== Supplied information
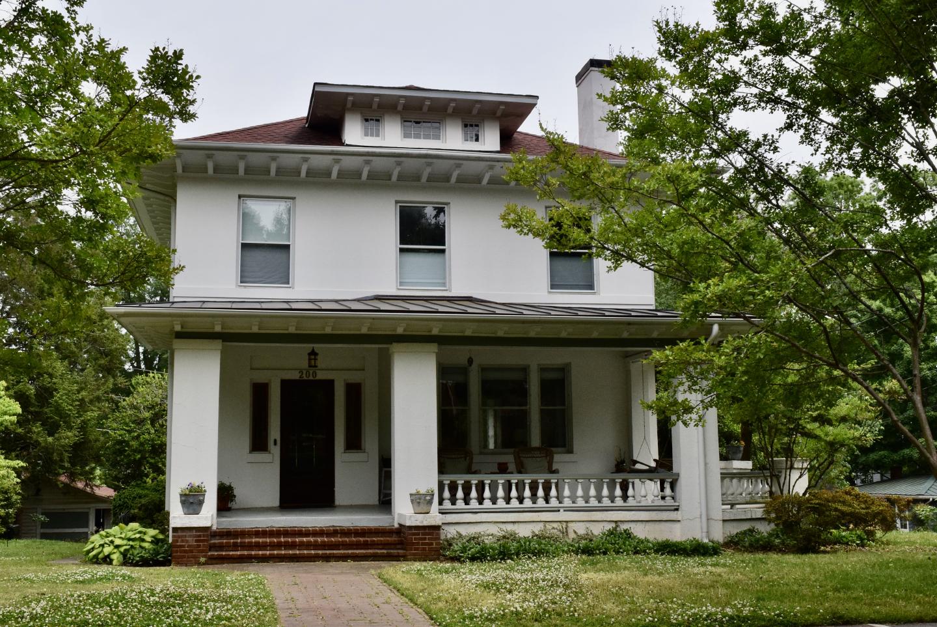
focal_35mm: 42
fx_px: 1094
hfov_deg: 46.4
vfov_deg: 32.0
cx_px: 468
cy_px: 314
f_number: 14
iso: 800
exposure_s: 1/640
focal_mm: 28
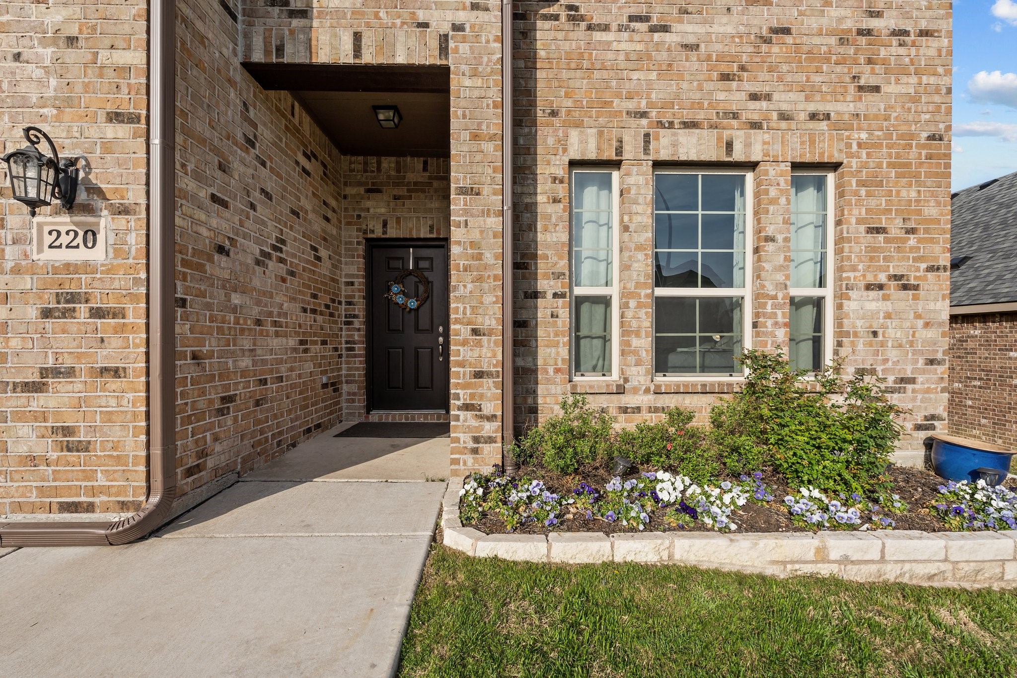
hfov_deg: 95.0
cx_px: 508
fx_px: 466
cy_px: 339
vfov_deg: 72.0
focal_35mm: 16
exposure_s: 1/320
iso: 200
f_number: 8
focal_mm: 16.5
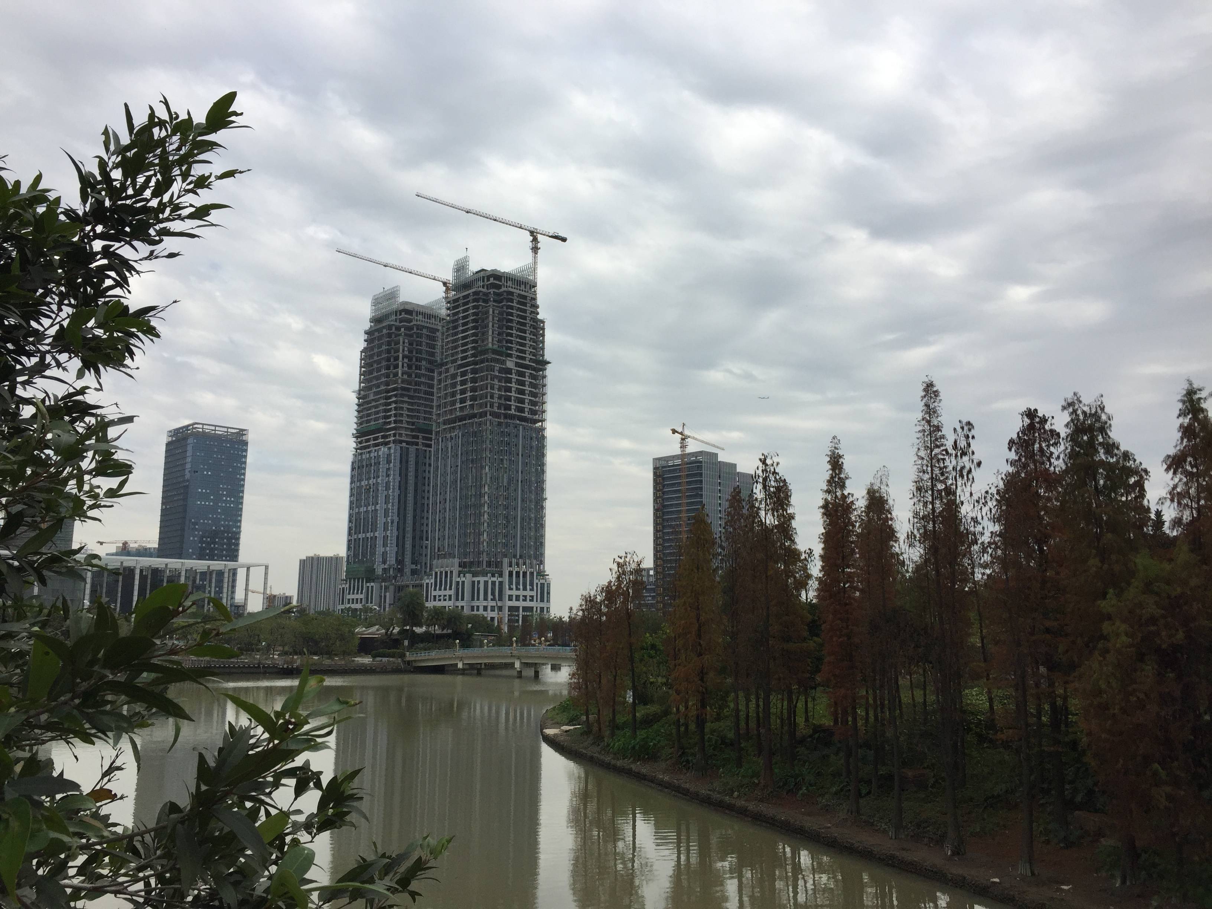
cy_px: 454
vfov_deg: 48.2
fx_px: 1015
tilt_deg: +11.3
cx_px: 606
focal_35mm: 29
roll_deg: -0.8
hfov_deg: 61.7
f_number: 2.2
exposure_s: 1/1522
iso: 32
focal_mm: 4.15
====
**The task**
Word for word, reproduce all of the entries above and omit the pictures.

**Task result**
focal_35mm: 42
fx_px: 1094
hfov_deg: 46.4
vfov_deg: 32.0
cx_px: 468
cy_px: 314
f_number: 14
iso: 800
exposure_s: 1/640
focal_mm: 28
hfov_deg: 95.0
cx_px: 508
fx_px: 466
cy_px: 339
vfov_deg: 72.0
focal_35mm: 16
exposure_s: 1/320
iso: 200
f_number: 8
focal_mm: 16.5
cy_px: 454
vfov_deg: 48.2
fx_px: 1015
tilt_deg: +11.3
cx_px: 606
focal_35mm: 29
roll_deg: -0.8
hfov_deg: 61.7
f_number: 2.2
exposure_s: 1/1522
iso: 32
focal_mm: 4.15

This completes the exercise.